§ **INSTRUCTIONS TO FOLLOW**
List each line below that contains the word "common".
+ + + + +
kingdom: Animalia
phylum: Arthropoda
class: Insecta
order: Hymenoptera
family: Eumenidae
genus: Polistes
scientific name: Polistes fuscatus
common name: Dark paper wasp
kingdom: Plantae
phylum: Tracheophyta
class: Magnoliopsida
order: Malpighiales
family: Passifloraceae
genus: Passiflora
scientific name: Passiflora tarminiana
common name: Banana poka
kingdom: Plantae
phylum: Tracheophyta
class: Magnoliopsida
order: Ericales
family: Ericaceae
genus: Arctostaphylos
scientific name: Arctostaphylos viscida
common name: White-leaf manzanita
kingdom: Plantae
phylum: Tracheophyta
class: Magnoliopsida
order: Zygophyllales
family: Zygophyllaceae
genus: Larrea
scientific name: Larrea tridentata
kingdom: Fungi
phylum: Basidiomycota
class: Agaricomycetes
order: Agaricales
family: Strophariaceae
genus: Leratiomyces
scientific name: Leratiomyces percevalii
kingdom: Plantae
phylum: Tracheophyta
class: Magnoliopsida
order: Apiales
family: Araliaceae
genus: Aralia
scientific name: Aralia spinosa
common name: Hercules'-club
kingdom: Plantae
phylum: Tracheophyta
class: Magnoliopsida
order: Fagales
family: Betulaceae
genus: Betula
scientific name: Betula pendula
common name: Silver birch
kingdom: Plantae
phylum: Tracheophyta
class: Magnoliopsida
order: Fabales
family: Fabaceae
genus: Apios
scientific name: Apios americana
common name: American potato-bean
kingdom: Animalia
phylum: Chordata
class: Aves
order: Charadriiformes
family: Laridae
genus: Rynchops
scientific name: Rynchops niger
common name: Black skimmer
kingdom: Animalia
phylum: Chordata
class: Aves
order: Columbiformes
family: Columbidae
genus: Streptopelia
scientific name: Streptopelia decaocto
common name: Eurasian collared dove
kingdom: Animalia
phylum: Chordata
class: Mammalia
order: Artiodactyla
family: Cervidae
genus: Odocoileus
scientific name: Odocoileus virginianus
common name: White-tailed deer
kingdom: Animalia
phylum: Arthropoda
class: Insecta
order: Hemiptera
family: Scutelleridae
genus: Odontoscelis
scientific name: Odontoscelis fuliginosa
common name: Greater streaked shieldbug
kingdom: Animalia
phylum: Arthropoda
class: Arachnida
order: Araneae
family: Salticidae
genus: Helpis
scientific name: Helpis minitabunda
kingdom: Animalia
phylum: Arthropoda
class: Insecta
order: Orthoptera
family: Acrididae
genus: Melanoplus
+ + + + +
§ **THE OUTPUT**
common name: Dark paper wasp
common name: Banana poka
common name: White-leaf manzanita
common name: Hercules'-club
common name: Silver birch
common name: American potato-bean
common name: Black skimmer
common name: Eurasian collared dove
common name: White-tailed deer
common name: Greater streaked shieldbug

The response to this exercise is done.